I puzzled over this word in Vladimir Nabokov’s Invitation to a Beheading, in which a drop of water falls on a page of a book, and

Through the drop several letters turned from brevier into pica, having swollen as if a reading glass were lying over them.
I like the Webster’s Second entry, with its manicule. But Webster’s Third offers a definition of greater precision: “a size of type between minion and bourgeois, approximately 8 point.” And a different etymology:
prob. fr. D[utch], lit., breviary, fr. M[edieval]L[atin] breviarium; fr. the use of this size of type in the printing of breviaries in 16th cent. Holland & Belgium.
Webster’s Third defines minion as “an old size of type of approximately 7-point and between nonpareil and brevier.” Why minion? The word comes from “F[rench] mignonne, fem. of mignon,” meaning “darling.” I can imagine a scene at a printer’s shop: “What a darling little typeface!” “I know — let us call it minion.”

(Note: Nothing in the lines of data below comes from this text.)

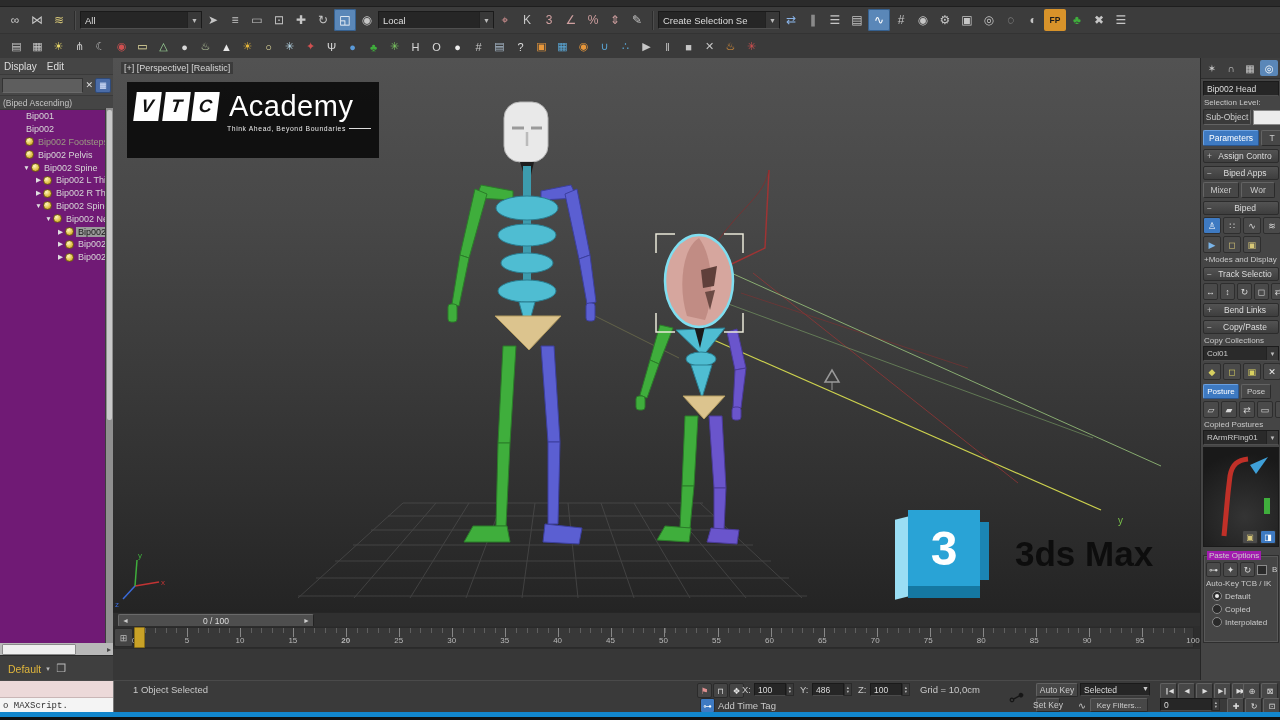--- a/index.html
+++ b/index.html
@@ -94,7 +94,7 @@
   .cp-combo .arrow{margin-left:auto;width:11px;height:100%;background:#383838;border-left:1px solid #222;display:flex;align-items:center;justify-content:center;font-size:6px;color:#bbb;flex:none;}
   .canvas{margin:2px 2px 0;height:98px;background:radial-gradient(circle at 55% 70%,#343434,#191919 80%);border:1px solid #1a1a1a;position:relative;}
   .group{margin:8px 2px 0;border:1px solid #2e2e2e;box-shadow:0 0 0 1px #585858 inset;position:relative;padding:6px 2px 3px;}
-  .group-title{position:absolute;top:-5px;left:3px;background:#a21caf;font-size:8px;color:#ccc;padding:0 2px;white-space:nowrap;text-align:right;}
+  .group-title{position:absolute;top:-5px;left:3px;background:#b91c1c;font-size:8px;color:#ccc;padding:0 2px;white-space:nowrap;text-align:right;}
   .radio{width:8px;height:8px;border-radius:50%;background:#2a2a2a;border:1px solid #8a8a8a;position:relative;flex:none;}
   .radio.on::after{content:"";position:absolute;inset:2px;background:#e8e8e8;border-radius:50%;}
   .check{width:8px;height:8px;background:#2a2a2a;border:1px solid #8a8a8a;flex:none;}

Bourgeois is “an old size of type (approximately 9 point) between brevier and long primer.” The Oxford English Dictionary says that the word may be “a transferred use of bourgeois middle class,” suggesting either a type size between smaller and larger ones, or type used in “small books suitable for the use of the middle classes.”

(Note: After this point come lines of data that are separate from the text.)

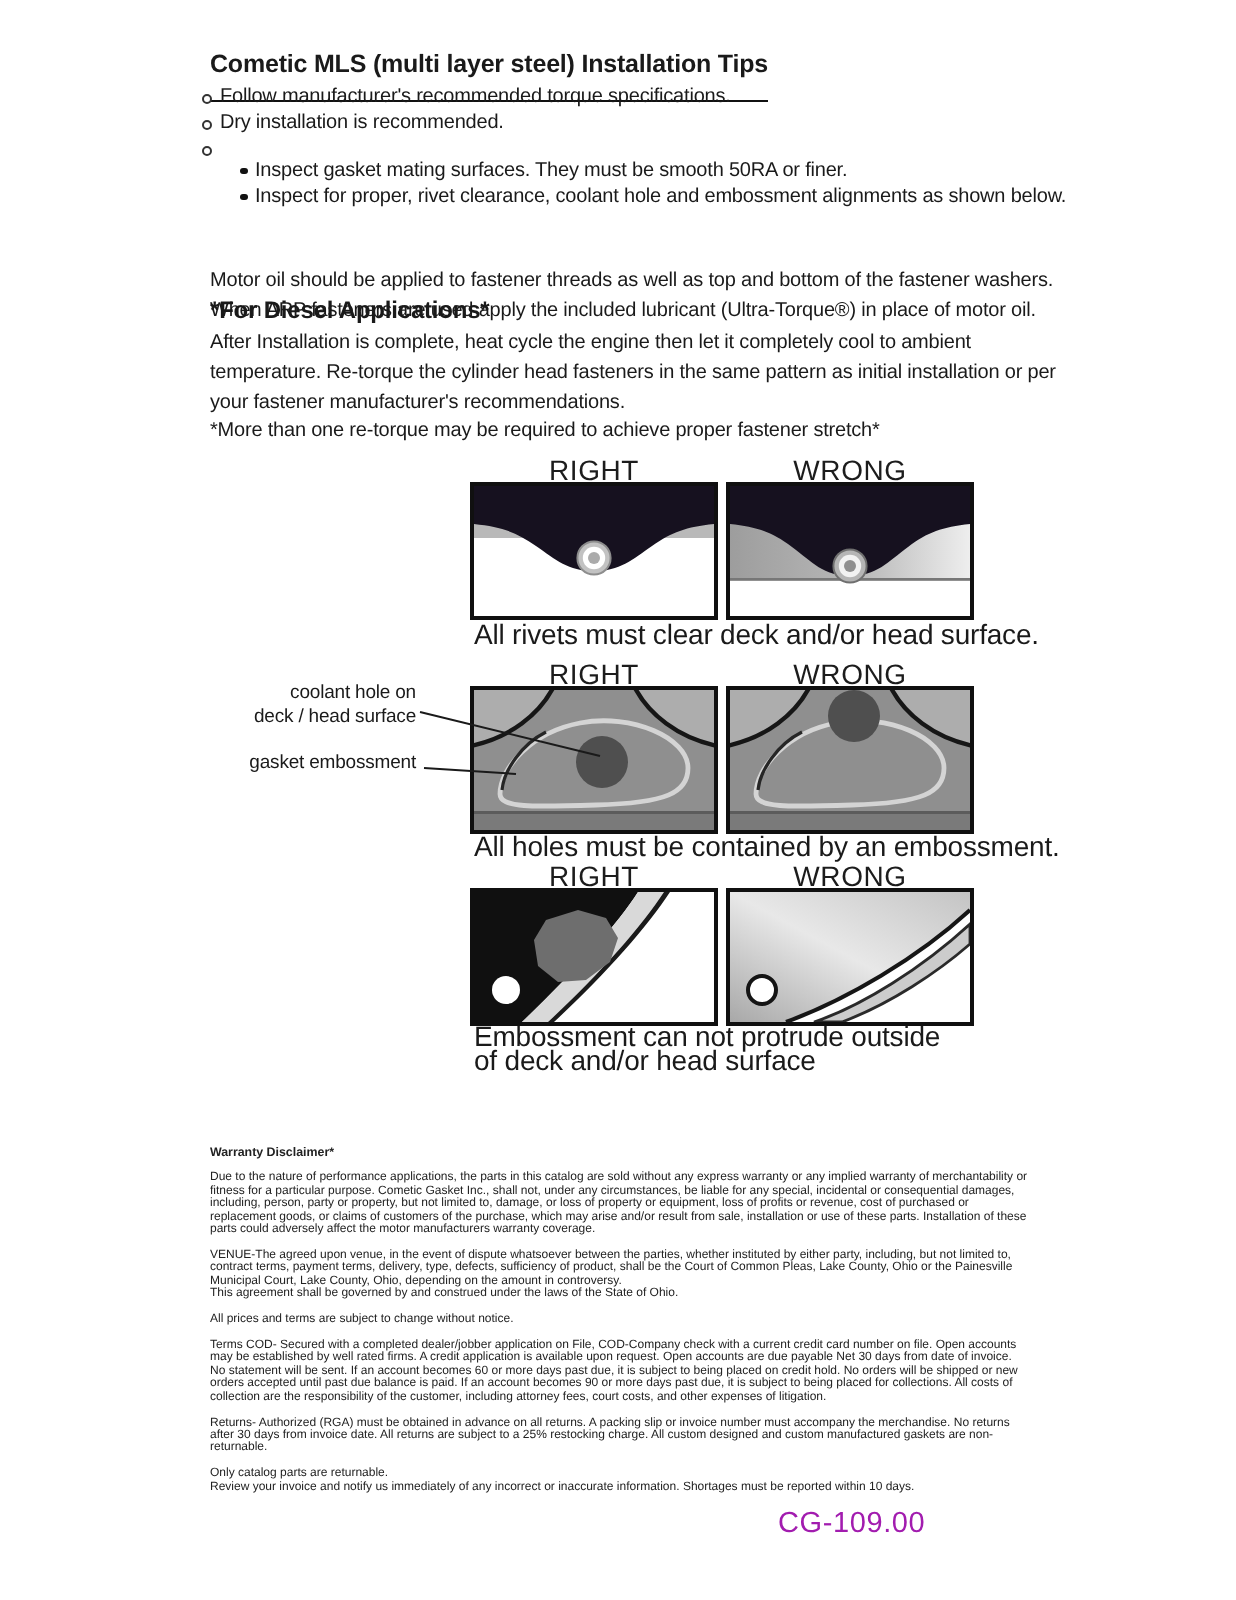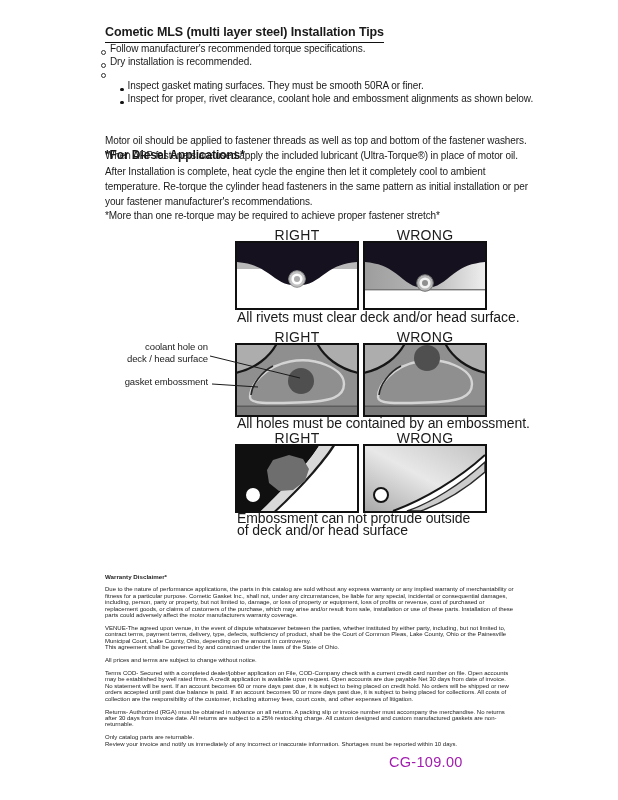--- a/index.html
+++ b/index.html
@@ -9,7 +9,7 @@
   }
   .title{
     position:absolute;left:105px;top:25px;font-size:12.5px;font-weight:bold;
-    letter-spacing:-0.1px;border-bottom:1.5px solid #111;padding-bottom:3px;white-space:nowrap;
+    letter-spacing:-0.1px;border-bottom:1.5px solid #111;padding-bottom:11px;white-space:nowrap;
   }
   .bullets{position:absolute;left:101px;top:44px;font-size:10px;letter-spacing:-0.1px;}
   .b-item{display:flex;align-items:flex-end;line-height:10.5px;margin-bottom:2.5px;white-space:nowrap;}

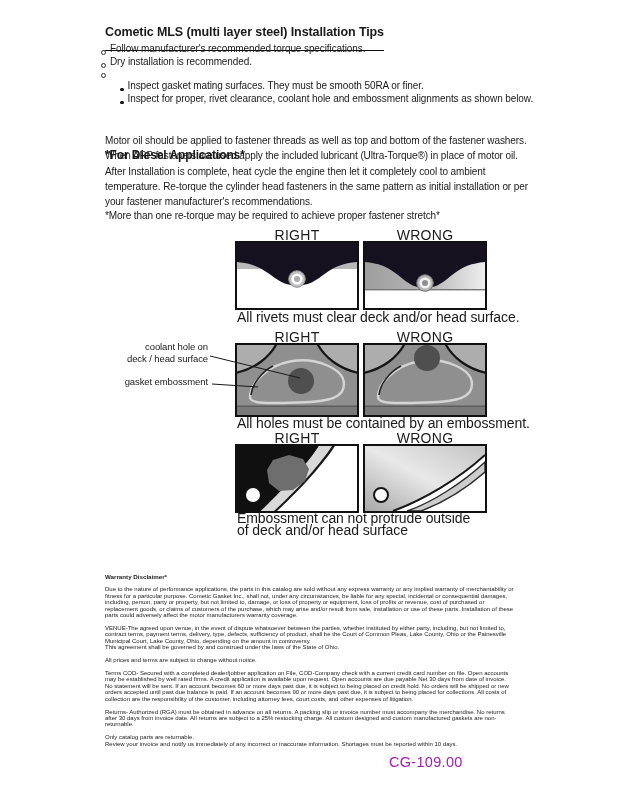--- a/index.html
+++ b/index.html
@@ -12,7 +12,7 @@
     letter-spacing:-0.1px;border-bottom:1.5px solid #111;padding-bottom:11px;white-space:nowrap;
   }
   .bullets{position:absolute;left:101px;top:44px;font-size:10px;letter-spacing:-0.1px;}
-  .b-item{display:flex;align-items:flex-end;line-height:10.5px;margin-bottom:2.5px;white-space:nowrap;}
+  .b-item{display:flex;align-items:flex-start;line-height:10.5px;margin-bottom:2.5px;white-space:nowrap;}
   .b-circle{width:3px;height:3px;border:1px solid #333;border-radius:50%;margin:3px 4px 0 0;flex:none;}
   .b-item.sub{margin-left:19px;}
   .b-dot{width:3.5px;height:3.5px;background:#111;border-radius:50%;margin:3px 4px 0 0;flex:none;}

Back to Nabokov, and letters turning from brevier into pica. Anyone of a certain age will remember pica, at least vaguely, from typewriter days. Webster’s Third: “a size of typewriter type with 10 characters to the linear inch and six lines to the vertical inch.” But earlier than that: “an old size of type between small pica and english” and “a size of type equivalent to 12 point.” And a surprising suspected origin:
prob. fr. M[edieval]L[atin], collection of church rules, prob. fr. L, magpie; perh. fr. its use in printing the service book and its resemblance to the colors of the bird.
So from small to large: nonpareil, minion, brevier, bourgeois, long primer, small pica, pica, english. This dictionary search has widened in two directions. I’ll leave nonpareil, long primer, and english for a fellow celebrant of National Dictionary Day.

Related reading
All OCA dictionary posts (Pinboard)

Dancing with Robert Walser

News of a performance already here (or there) and gone:

Choreographer John Heginbotham and artist/writer Maira Kalman co-conceive a new dance-play, HERZ SCHMERZ. Early 20th century Swiss author Robert Walser’s witty writings inspire an eccentric and hyper-detailed landscape of movement, text, visual design, and live chamber music, creating an impressionistic observatory of life's beautiful minutiae and most important themes.
Short reviews in The New York Times and The New Yorker. My favorite detail, from the latter, is about one person on the stage: “Susan Bernofsky, Walser’s biographer and the translator of seven of his books, folds and unfolds a white cloth napkin, serenely, for the duration of the show, which lasts a little under an hour.”

Related reading
All OCA Robert Walser posts (Pinboard)

Tuesday, October 15, 2019


Another free 64-bit app to replace a 32-bit app that won’t run with macOS Catalina: Quiet. Quiet is a white-noise generator that lives in the menu bar. Click on the icon to play. Double-click to quit. If you don’t want the app to load at startup (that’s the default), just remove it from your login items.

I downloaded Quiet to replace Noisy, a pink- and white-noise generator that hasn’t been updated in a long time. In my final years of teaching, I relied on white noise during office hours to mask movies or music playing in a classroom at the end of the hallway. Now I have little need for white noise. But ya never know.

Searching for a replacement for the 32-bit app Free Ruler taught me something: when looking for a small utility app, search GitHub. It’s amazing what you can find there.

[Given early reports, I won’t be updating to Catalina any time soon.]